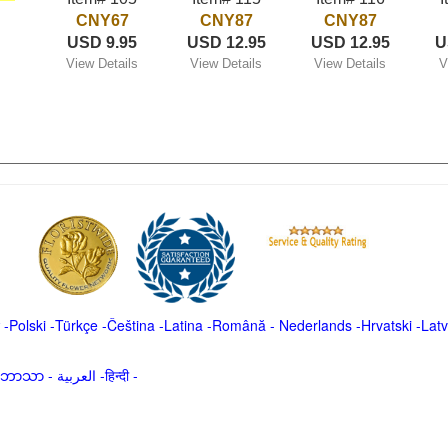
CNY67
CNY87
CNY87
USD 9.95
USD 12.95
USD 12.95
U
View Details
View Details
View Details
V
-
Polski
-
Türkçe
-
Čeština -
Latina
-
Română
-
Nederlands
-
Hrvatski
-
Latv
မာဘာသာ
-
العربية -हिन्दी -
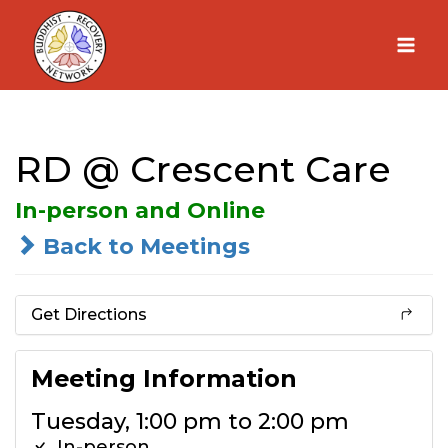
Skip
to
content
RD @ Crescent Care
In-person and Online
Back to Meetings
Get Directions
Meeting Information
Tuesday, 1:00 pm to 2:00 pm
In-person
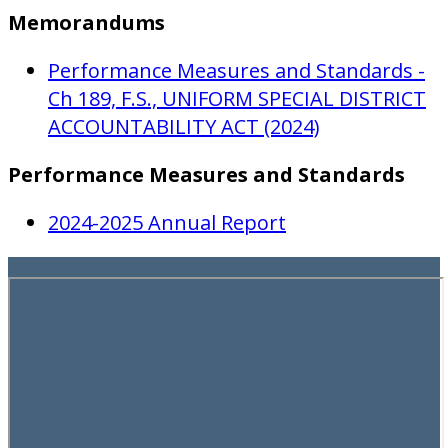
Memorandums
Performance Measures and Standards -
Ch 189, F.S., UNIFORM SPECIAL DISTRICT
ACCOUNTABILITY ACT (2024)
Performance Measures and Standards
2024-2025 Annual Report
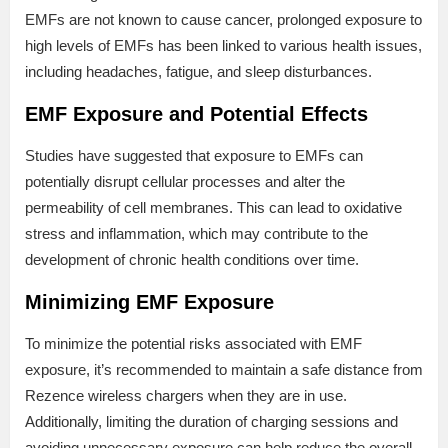
EMFs are not known to cause cancer, prolonged exposure to
high levels of EMFs has been linked to various health issues,
including headaches, fatigue, and sleep disturbances.
EMF Exposure and Potential Effects
Studies have suggested that exposure to EMFs can
potentially disrupt cellular processes and alter the
permeability of cell membranes. This can lead to oxidative
stress and inflammation, which may contribute to the
development of chronic health conditions over time.
Minimizing EMF Exposure
To minimize the potential risks associated with EMF
exposure, it’s recommended to maintain a safe distance from
Rezence wireless chargers when they are in use.
Additionally, limiting the duration of charging sessions and
avoiding unnecessary exposure can help reduce the overall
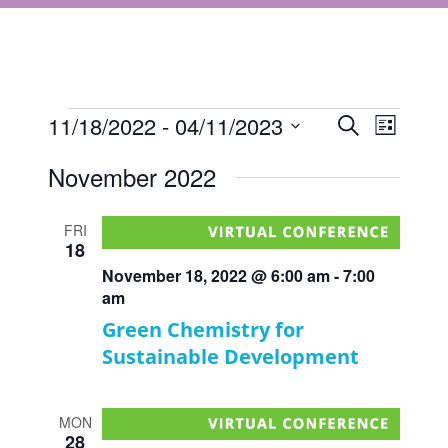
Events
Events
11/18/2022
 - 
04/11/2023
Event
Search
List
Views
Select
Search
November 2022
Navigat
date.
and
Views
FRI
18
Navigati
November 18, 2022 @ 6:00 am
-
7:00
am
Green Chemistry for
Sustainable Development
MON
28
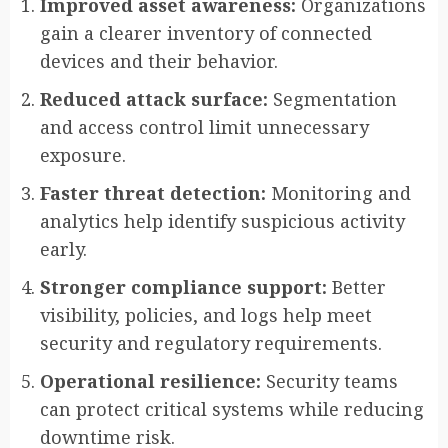
Improved asset awareness:
Organizations
gain a clearer inventory of connected
devices and their behavior.
Reduced attack surface:
Segmentation
and access control limit unnecessary
exposure.
Faster threat detection:
Monitoring and
analytics help identify suspicious activity
early.
Stronger compliance support:
Better
visibility, policies, and logs help meet
security and regulatory requirements.
Operational resilience:
Security teams
can protect critical systems while reducing
downtime risk.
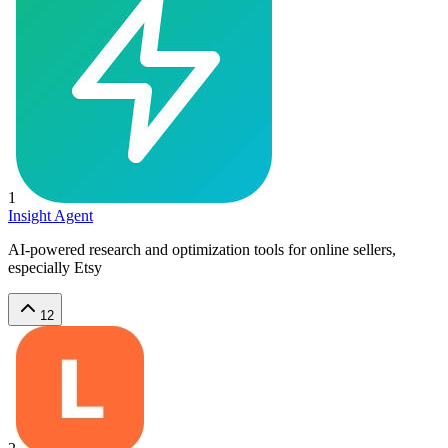
1
Insight Agent
AI-powered research and optimization tools for online sellers,
especially Etsy
12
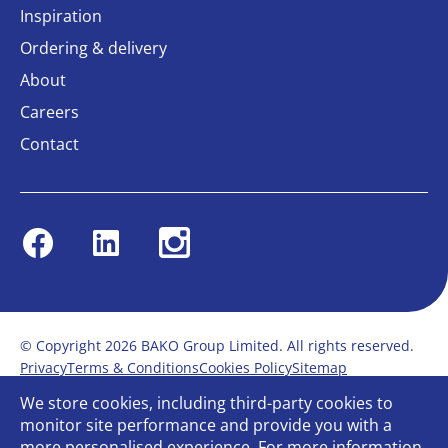
Inspiration
Ordering & delivery
About
Careers
Contact
Facebook
Linkedin
Instagram
© Copyright 2026 BAKO Group Limited. All rights reserved.
Privacy
Terms & Conditions
Cookies Policy
Sitemap
Modern Slavery Statement
Anti-Bribery Policy
We store cookies, including third-party cookies to
Gender Pay Report
Terms of service
monitor site performance and provide you with a
Bullying and Harassment in the workplace
more personalised experience. For more information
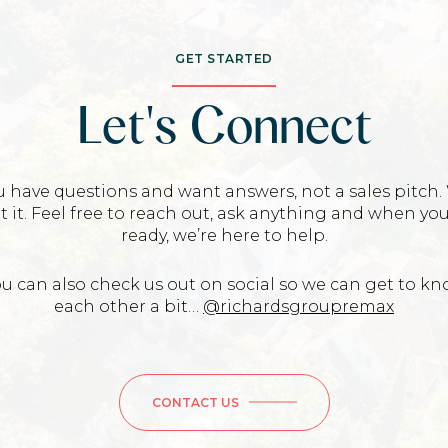
GET STARTED
Let's Connect
u have questions and want answers, not a sales pitch.
t it. Feel free to reach out, ask anything and when you
ready, we’re here to help.
u can also check us out on social so we can get to k
each other a bit…
@richardsgroupremax
CONTACT US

^^^^

> **Request**
Look for "when" in each line of the material, then copy the lines where it is found.

> **Solution for this task**
Rezence wireless chargers when they are in use.
t it. Feel free to reach out, ask anything and when you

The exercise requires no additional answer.